Mind, Meditation, Meaning. . .


Mindfulness and meditation are terms that are often used interchangeably, but they’re not exactly the same. Still, both practices can be intertwined as we try to become more grounded and self-aware in our lives. Mindfulness is the mental state in which you focus your awareness on the present. Meditation is a tool we can use to develop a regular practice of mindfulness.

Mindfulness is being present in the moment without judgment. That means you’re not dwelling on a past problem at work or projecting into the future about a family vacation you still need to buy plane tickets for.When you’re mindful, you can acknowledge your emotions, but you’re not being critical or stressing yourself out. Being mindful also means paying attention to your breathing and the sensations in your body. You’re totally living in the “now.”

You don’t have to sit in a lotus position or practice any of the various forms of meditation we mentioned in order to be mindful. If you have no interest in meditating, there are other ways to embrace mindfulness. Deepak Chopra says, “When you are consciously bringing your wandering mind back to the present moment,” you are developing mindfulness.  

To practice mindfulness, start by noticing your everyday life through your senses:

  • Savor that delicious dark chocolate as you eat slowly.
  • Listen to the birds as you walk to your car.
  • Look at the sunset and appreciate it.
  • Feel how happy you are after hugging your partner.

Whatever you’re doing at work or at home, set your intention to doing one thing at a time. Engage fully in whatever activity it is without distractions or interruptions. So, if you’re working on an important report for your boss, don’t check your social media and then make a phone call about the office Christmas party. Engage fully in one activity as it’s happening. That’s being mindful.

Another way you can practice mindfulness is through mindful eating. At night, we might watch a Netflix movie while we eat dinner. We’re not paying attention to the food or taking time to enjoy it. Mindful eating requires us to slow down and pay attention to our food’s textures and flavors. Then check in to see if we’re full. With mindful eating, we are aligned with the experience of eating and enjoying a good meal.

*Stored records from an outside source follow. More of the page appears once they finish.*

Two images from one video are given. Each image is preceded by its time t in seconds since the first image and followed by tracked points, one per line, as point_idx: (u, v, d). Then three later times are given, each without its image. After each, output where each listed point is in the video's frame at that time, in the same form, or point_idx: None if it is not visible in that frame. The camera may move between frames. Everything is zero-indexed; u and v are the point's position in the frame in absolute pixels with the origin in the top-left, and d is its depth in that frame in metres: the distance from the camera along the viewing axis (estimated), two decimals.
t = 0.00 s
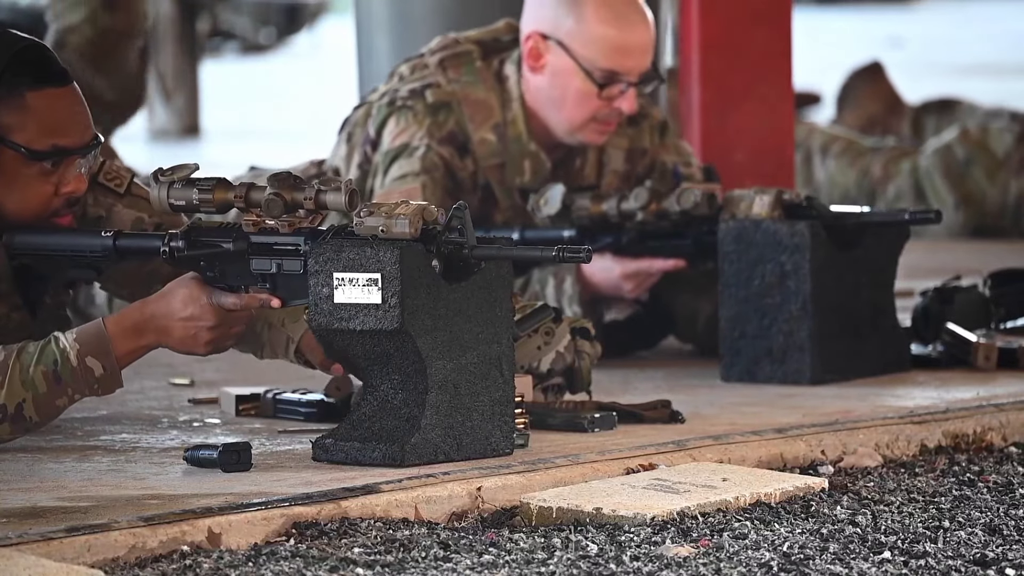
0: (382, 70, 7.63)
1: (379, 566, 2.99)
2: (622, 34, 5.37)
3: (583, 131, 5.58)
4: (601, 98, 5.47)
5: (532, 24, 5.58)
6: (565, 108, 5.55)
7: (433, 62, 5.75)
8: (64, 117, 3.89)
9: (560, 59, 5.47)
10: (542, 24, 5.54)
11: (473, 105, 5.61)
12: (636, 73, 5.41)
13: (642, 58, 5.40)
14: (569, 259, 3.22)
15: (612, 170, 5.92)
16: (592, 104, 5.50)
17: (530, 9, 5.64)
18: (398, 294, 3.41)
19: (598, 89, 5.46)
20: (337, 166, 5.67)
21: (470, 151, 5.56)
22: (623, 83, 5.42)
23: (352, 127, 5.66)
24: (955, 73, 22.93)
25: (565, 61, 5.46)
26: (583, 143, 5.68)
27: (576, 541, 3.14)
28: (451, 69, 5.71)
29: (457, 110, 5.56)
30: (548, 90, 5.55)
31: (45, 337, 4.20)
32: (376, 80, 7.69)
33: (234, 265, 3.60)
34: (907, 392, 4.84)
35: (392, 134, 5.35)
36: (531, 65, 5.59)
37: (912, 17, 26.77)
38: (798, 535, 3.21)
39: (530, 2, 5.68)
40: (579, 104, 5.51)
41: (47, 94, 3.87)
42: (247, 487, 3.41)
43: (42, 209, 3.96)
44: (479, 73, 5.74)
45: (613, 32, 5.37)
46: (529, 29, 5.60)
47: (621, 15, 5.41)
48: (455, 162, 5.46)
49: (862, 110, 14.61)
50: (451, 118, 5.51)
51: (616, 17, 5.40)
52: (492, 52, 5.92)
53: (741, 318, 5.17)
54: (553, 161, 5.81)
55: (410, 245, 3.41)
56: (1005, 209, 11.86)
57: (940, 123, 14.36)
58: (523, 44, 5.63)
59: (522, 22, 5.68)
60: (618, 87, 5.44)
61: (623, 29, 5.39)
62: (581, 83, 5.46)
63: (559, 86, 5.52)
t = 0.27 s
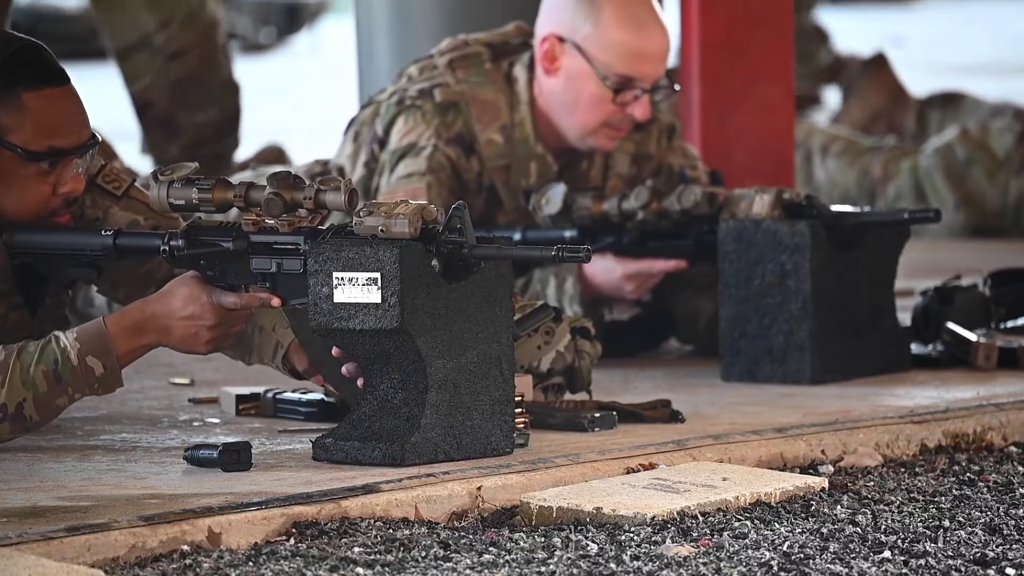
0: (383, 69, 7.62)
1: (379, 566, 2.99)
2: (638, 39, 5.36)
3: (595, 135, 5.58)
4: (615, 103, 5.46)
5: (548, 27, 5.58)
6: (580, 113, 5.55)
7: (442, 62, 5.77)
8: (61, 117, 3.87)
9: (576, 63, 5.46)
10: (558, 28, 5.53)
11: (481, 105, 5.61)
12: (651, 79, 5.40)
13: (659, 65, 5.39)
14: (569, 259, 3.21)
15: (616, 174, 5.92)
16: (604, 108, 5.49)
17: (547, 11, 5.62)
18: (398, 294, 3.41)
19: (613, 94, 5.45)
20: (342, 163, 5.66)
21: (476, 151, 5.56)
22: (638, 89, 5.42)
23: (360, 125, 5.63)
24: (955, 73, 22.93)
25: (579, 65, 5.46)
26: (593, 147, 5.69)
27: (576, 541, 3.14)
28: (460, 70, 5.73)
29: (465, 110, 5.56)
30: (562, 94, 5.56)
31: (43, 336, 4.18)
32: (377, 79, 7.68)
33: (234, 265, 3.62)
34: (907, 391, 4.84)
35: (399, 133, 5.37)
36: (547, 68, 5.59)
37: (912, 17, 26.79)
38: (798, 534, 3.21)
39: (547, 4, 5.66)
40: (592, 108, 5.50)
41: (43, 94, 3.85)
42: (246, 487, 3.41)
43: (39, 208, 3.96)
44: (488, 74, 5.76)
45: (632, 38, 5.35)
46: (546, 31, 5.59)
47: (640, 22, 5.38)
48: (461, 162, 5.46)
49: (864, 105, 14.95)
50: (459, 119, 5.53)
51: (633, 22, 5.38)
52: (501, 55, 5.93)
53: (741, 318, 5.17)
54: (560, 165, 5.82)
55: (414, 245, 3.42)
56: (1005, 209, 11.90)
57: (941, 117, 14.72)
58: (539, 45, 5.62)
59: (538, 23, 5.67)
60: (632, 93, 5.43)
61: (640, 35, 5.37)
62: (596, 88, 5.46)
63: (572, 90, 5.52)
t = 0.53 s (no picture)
0: (383, 70, 7.62)
1: (378, 567, 2.99)
2: (638, 39, 5.38)
3: (595, 135, 5.58)
4: (615, 103, 5.47)
5: (546, 27, 5.59)
6: (579, 112, 5.55)
7: (442, 62, 5.76)
8: (61, 119, 3.87)
9: (576, 62, 5.47)
10: (557, 27, 5.55)
11: (481, 106, 5.61)
12: (651, 79, 5.41)
13: (659, 65, 5.41)
14: (568, 256, 3.21)
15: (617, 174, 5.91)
16: (603, 108, 5.50)
17: (546, 11, 5.63)
18: (398, 294, 3.41)
19: (613, 93, 5.46)
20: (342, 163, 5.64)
21: (477, 152, 5.56)
22: (637, 88, 5.43)
23: (359, 127, 5.56)
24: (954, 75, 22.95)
25: (578, 65, 5.47)
26: (593, 146, 5.69)
27: (576, 541, 3.14)
28: (460, 71, 5.71)
29: (466, 110, 5.56)
30: (562, 94, 5.56)
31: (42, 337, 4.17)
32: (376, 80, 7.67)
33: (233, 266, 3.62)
34: (907, 392, 4.84)
35: (400, 134, 5.36)
36: (546, 68, 5.60)
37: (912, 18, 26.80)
38: (798, 535, 3.21)
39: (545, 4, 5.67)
40: (592, 107, 5.51)
41: (41, 96, 3.84)
42: (246, 487, 3.41)
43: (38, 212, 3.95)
44: (488, 75, 5.74)
45: (633, 38, 5.38)
46: (545, 31, 5.60)
47: (640, 22, 5.41)
48: (460, 162, 5.46)
49: (863, 101, 15.08)
50: (458, 119, 5.52)
51: (633, 22, 5.40)
52: (502, 54, 5.92)
53: (741, 319, 5.17)
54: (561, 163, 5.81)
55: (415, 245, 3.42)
56: (1005, 210, 11.81)
57: (938, 117, 14.92)
58: (538, 45, 5.62)
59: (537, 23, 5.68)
60: (632, 92, 5.44)
61: (641, 35, 5.39)
62: (596, 87, 5.46)
63: (571, 90, 5.52)
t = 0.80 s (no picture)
0: (383, 69, 7.61)
1: (379, 566, 2.99)
2: (640, 40, 5.38)
3: (596, 136, 5.58)
4: (616, 104, 5.46)
5: (548, 28, 5.60)
6: (580, 112, 5.55)
7: (442, 63, 5.76)
8: (63, 119, 3.88)
9: (577, 63, 5.48)
10: (559, 28, 5.55)
11: (481, 105, 5.61)
12: (652, 81, 5.41)
13: (660, 66, 5.40)
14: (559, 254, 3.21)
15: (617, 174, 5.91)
16: (604, 109, 5.50)
17: (548, 12, 5.64)
18: (398, 294, 3.41)
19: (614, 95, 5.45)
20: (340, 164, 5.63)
21: (477, 152, 5.56)
22: (639, 89, 5.42)
23: (360, 127, 5.57)
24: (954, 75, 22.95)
25: (579, 66, 5.47)
26: (592, 147, 5.68)
27: (576, 541, 3.14)
28: (460, 70, 5.72)
29: (466, 111, 5.56)
30: (562, 95, 5.56)
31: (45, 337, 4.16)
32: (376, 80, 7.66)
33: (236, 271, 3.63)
34: (907, 391, 4.84)
35: (401, 134, 5.36)
36: (547, 69, 5.60)
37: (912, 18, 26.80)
38: (799, 534, 3.21)
39: (547, 5, 5.68)
40: (595, 109, 5.51)
41: (44, 95, 3.86)
42: (246, 487, 3.41)
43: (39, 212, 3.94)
44: (488, 74, 5.75)
45: (634, 39, 5.38)
46: (546, 32, 5.60)
47: (641, 22, 5.42)
48: (461, 163, 5.46)
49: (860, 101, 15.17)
50: (459, 119, 5.52)
51: (635, 23, 5.41)
52: (501, 55, 5.92)
53: (741, 318, 5.17)
54: (561, 163, 5.81)
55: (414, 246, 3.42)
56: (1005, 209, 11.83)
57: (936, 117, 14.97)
58: (539, 45, 5.63)
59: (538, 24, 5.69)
60: (633, 93, 5.43)
61: (642, 36, 5.39)
62: (597, 88, 5.46)
63: (572, 91, 5.52)
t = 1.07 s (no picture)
0: (383, 69, 7.62)
1: (378, 567, 2.99)
2: (641, 41, 5.38)
3: (596, 136, 5.57)
4: (617, 104, 5.45)
5: (550, 28, 5.59)
6: (581, 112, 5.54)
7: (443, 62, 5.76)
8: (60, 114, 3.89)
9: (578, 63, 5.46)
10: (560, 28, 5.55)
11: (482, 105, 5.60)
12: (652, 82, 5.41)
13: (660, 67, 5.40)
14: (571, 256, 3.21)
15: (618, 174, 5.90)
16: (604, 110, 5.49)
17: (550, 11, 5.63)
18: (399, 295, 3.41)
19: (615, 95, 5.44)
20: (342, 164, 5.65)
21: (477, 152, 5.57)
22: (640, 89, 5.41)
23: (361, 126, 5.58)
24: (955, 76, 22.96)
25: (580, 66, 5.46)
26: (592, 147, 5.67)
27: (576, 542, 3.14)
28: (461, 70, 5.72)
29: (466, 110, 5.56)
30: (563, 95, 5.55)
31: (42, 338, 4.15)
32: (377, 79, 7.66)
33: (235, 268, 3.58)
34: (907, 392, 4.84)
35: (401, 134, 5.38)
36: (547, 69, 5.60)
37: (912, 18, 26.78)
38: (798, 535, 3.20)
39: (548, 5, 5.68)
40: (595, 108, 5.50)
41: (40, 91, 3.87)
42: (246, 487, 3.41)
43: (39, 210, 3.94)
44: (489, 75, 5.75)
45: (635, 39, 5.38)
46: (547, 31, 5.60)
47: (642, 23, 5.41)
48: (461, 163, 5.47)
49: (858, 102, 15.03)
50: (460, 120, 5.52)
51: (635, 23, 5.40)
52: (502, 55, 5.92)
53: (741, 319, 5.17)
54: (561, 163, 5.81)
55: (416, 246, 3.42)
56: (1006, 209, 11.86)
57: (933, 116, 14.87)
58: (540, 45, 5.63)
59: (540, 24, 5.68)
60: (633, 94, 5.42)
61: (643, 36, 5.39)
62: (598, 88, 5.45)
63: (573, 91, 5.52)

Meditation is a tool or practice employed to cultivate mindfulness. Meditation is an intentional practice that calms you down, helps you concentrate on being aware, and helps you achieve emotional balance.It often begins with a dedicated focus on deep breathing. Deep breathing activates the vagus nerve, which regulates digestion, heart rate as well as respiratory rate.

You are not limited to one way of meditating. You can choose from a variety of meditations if you are seeking to begin a practice. Here is a list of popular kinds of meditation:

  • Breath-awareness meditation: This involves your focus on different breathing techniques.
  • Loving-kindness meditation: This involves your focus on yourself and loved ones while thinking kind and caring thoughts
  • Mantra-based meditation: This involves chanting a word or phrase, aloud or in your mind.
  • Visualization meditation: This involves using mental imagery for relaxation and to calm your mind.
  • Movement meditation: This involves focusing on body parts and movement as you take a walk.
  • Body-scan meditation: This involves scanning the body and noticing physical sensations.
  • Focus meditation: This involves focusing attention on a specific object, sound or your breathing.

These two practices or mindfulness and meditation can work together. They can bring much clarity and insight to our everyday lives and experiences – we only need to begin.